Doğu Akdeniz ve Ege'de söylemsel olarak Türkiye'ye karşı algı operasyonu yürütüldüğünü belirten Gözügüzelli, Türkiye'nin 2002'den sonra deniz yetki alanlarını ve kıta sahanlığı hudutlarını BM Genel Sekreterliğine koordinatlarıyla bildirmesine rağmen bu tutuma girişilmesini tamamen provokasyon olarak yorumladı.

Gözügüzelli, "Türkiye'nin 'Adalar Denizi (Ege) ve Doğu Akdeniz'de hukuka aykırı davrandığını' söylemek, bir kara propaganda eylemidir." dedi.

BMDHS'nin 74 ve 83'ncü maddelerine göre, resmi olarak karşılıklı kıyıları olan ya da yandaş devletlerin hakkaniyet esasında bir anlaşma için müzakere etmeleri ve sözleşmenin doğası gereği iyi niyetle hareket etmeleri gerektiğinin altını çizen Gözügüzelli, Yunanistan, Rum kesimi ve destekçilerinin buna aykırı davrandığını kaydetti.

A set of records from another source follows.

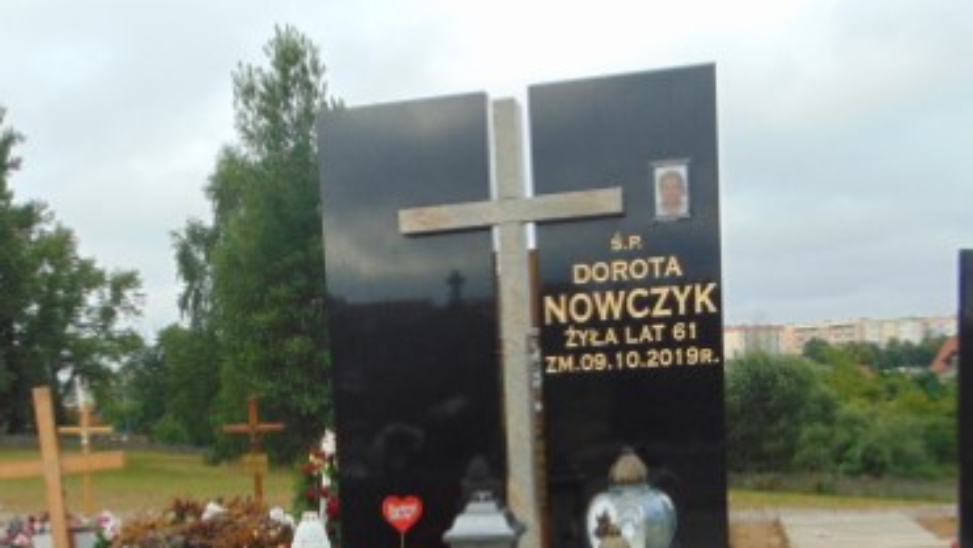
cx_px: 375
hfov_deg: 43.4
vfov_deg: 24.1
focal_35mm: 47
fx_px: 1213
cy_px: 569
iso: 80
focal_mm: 4.5
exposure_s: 1/500
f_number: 3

Gözügüzelli, Cumhurbaşkanı Recep Tayyip Erdoğan'ın sürecin en başından itibaren ilgili taraflara, iyi niyet ve müzakerelerin ihtilaflarının çözülmesinin Türkiye için öncelikli seçenek olduğunu aktardığını hatırlatarak, "Yunanistan, Rum kesimi ve destekçileri, art niyetli bir tutum içerisindedir. Bu art niyet çerçevesinde Türkiye'yi Doğu Akdeniz ve Adalar Denizi'nden çıkarma gayreti görülmektedir." ifadesini kullandı.

Konunun hukuki boyutuna da dikkati çeken Gözügüzelli, şöyle devam etti:

"İçtihat hukukuna göre, bugüne kadar uluslararası mahkemelerin verdiği kararlarda, adalar hususunda, ana kara sınırlandırması dışında adalara 'gerekiyorsa' etki unsurunun tesis edildiği bir durum vardır. Bu da her coğrafyaya göre değişir. Doğu Akdeniz ve Adalar Denizi'nde Yunanistan'ın ortaya koyduğu talepler, 'aşırı denizcilik' iddialarıdır. Bu şekilde adalara yetki vererek coğrafya yeniden şekillenemez. Türkiye'nin açık denizlere kapatılması girişimi gerçekleştirilemez."

Türkiye'nin ne Yunanistan ne de diğer komşu ülkelerin deniz alanlarını gasbetme çabası içinde olduğuna işaret eden Gözügüzelli, Türkiye'nin bizzat uluslararası hukukta öngörüldüğü şekilde komşularıyla anlaşma yoluyla hukuki zeminde haklarına sahip çıktığını ve Libya ile anlaşma dahil tüm adımlarını uluslararası hukuka uygun attığını vurguladı.

Gözügüzelli, Yunanistan'ın, özellikle Ege'de silahlanma faaliyetleriyle saldırganlık siyaseti izlediğini, devletler arası dostça ilişkiler ve iş birliğine dayalı uluslararası hukuk ilkelerini de ihlal ettiğini ifade etti.

Emete Gözügüzelli, "Yunanistan ve destekçileri, hukuka uygun olmayan eylemlerle hukuki hak yaratmaya çalışan bir çaba içerisindeler. Bu tutum, tamamen hakkaniyet ilkeleri ve uluslararası hukuka da aykırıdır." diye konuştu.